§ TASK PROMPT: An exact restatement of the data below, with the pictures removed, is the required answer.

═════ INFORMATION ═════

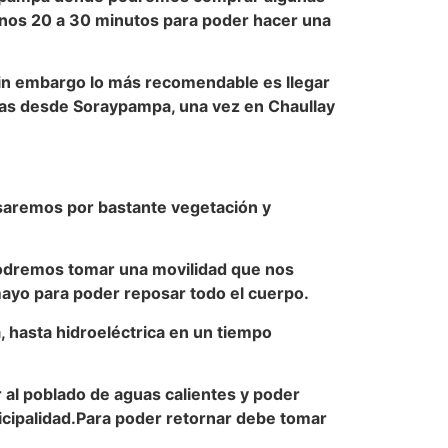
unos 20 a 30 minutos para poder hacer una
in embargo lo más recomendable es llegar
ras desde Soraypampa, una vez en Chaullay
saremos por bastante vegetación y
podremos tomar una movilidad que nos
mayo para poder reposar todo el cuerpo.
, hasta hidroeléctrica en un tiempo
al poblado de aguas calientes y poder
cipalidad.Para poder retornar debe tomar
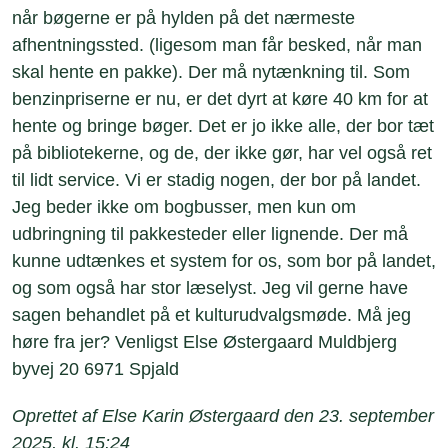
når bøgerne er på hylden på det nærmeste
afhentningssted. (ligesom man får besked, når man
skal hente en pakke). Der må nytænkning til. Som
benzinpriserne er nu, er det dyrt at køre 40 km for at
hente og bringe bøger. Det er jo ikke alle, der bor tæt
på bibliotekerne, og de, der ikke gør, har vel også ret
til lidt service. Vi er stadig nogen, der bor på landet.
Jeg beder ikke om bogbusser, men kun om
udbringning til pakkesteder eller lignende. Der må
kunne udtænkes et system for os, som bor på landet,
og som også har stor læselyst. Jeg vil gerne have
sagen behandlet på et kulturudvalgsmøde. Må jeg
høre fra jer? Venligst Else Østergaard Muldbjerg
byvej 20 6971 Spjald
Oprettet af Else Karin Østergaard den 23. september
2025, kl. 15:24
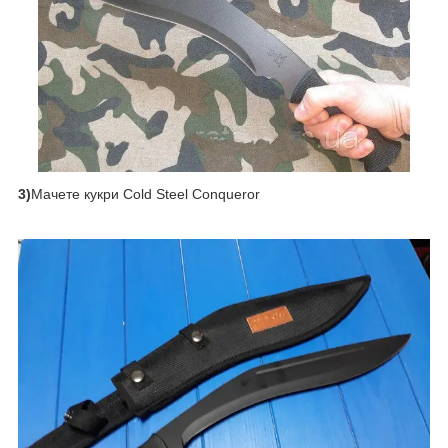
3)
Мачете кукри Cold Steel Conqueror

═════

§ OUTPUT BELOW:
unos 20 a 30 minutos para poder hacer una
in embargo lo más recomendable es llegar
ras desde Soraypampa, una vez en Chaullay
saremos por bastante vegetación y
podremos tomar una movilidad que nos
mayo para poder reposar todo el cuerpo.
, hasta hidroeléctrica en un tiempo
al poblado de aguas calientes y poder
cipalidad.Para poder retornar debe tomar
når bøgerne er på hylden på det nærmeste
afhentningssted. (ligesom man får besked, når man
skal hente en pakke). Der må nytænkning til. Som
benzinpriserne er nu, er det dyrt at køre 40 km for at
hente og bringe bøger. Det er jo ikke alle, der bor tæt
på bibliotekerne, og de, der ikke gør, har vel også ret
til lidt service. Vi er stadig nogen, der bor på landet.
Jeg beder ikke om bogbusser, men kun om
udbringning til pakkesteder eller lignende. Der må
kunne udtænkes et system for os, som bor på landet,
og som også har stor læselyst. Jeg vil gerne have
sagen behandlet på et kulturudvalgsmøde. Må jeg
høre fra jer? Venligst Else Østergaard Muldbjerg
byvej 20 6971 Spjald
Oprettet af Else Karin Østergaard den 23. september
2025, kl. 15:24
3)
Мачете кукри Cold Steel Conqueror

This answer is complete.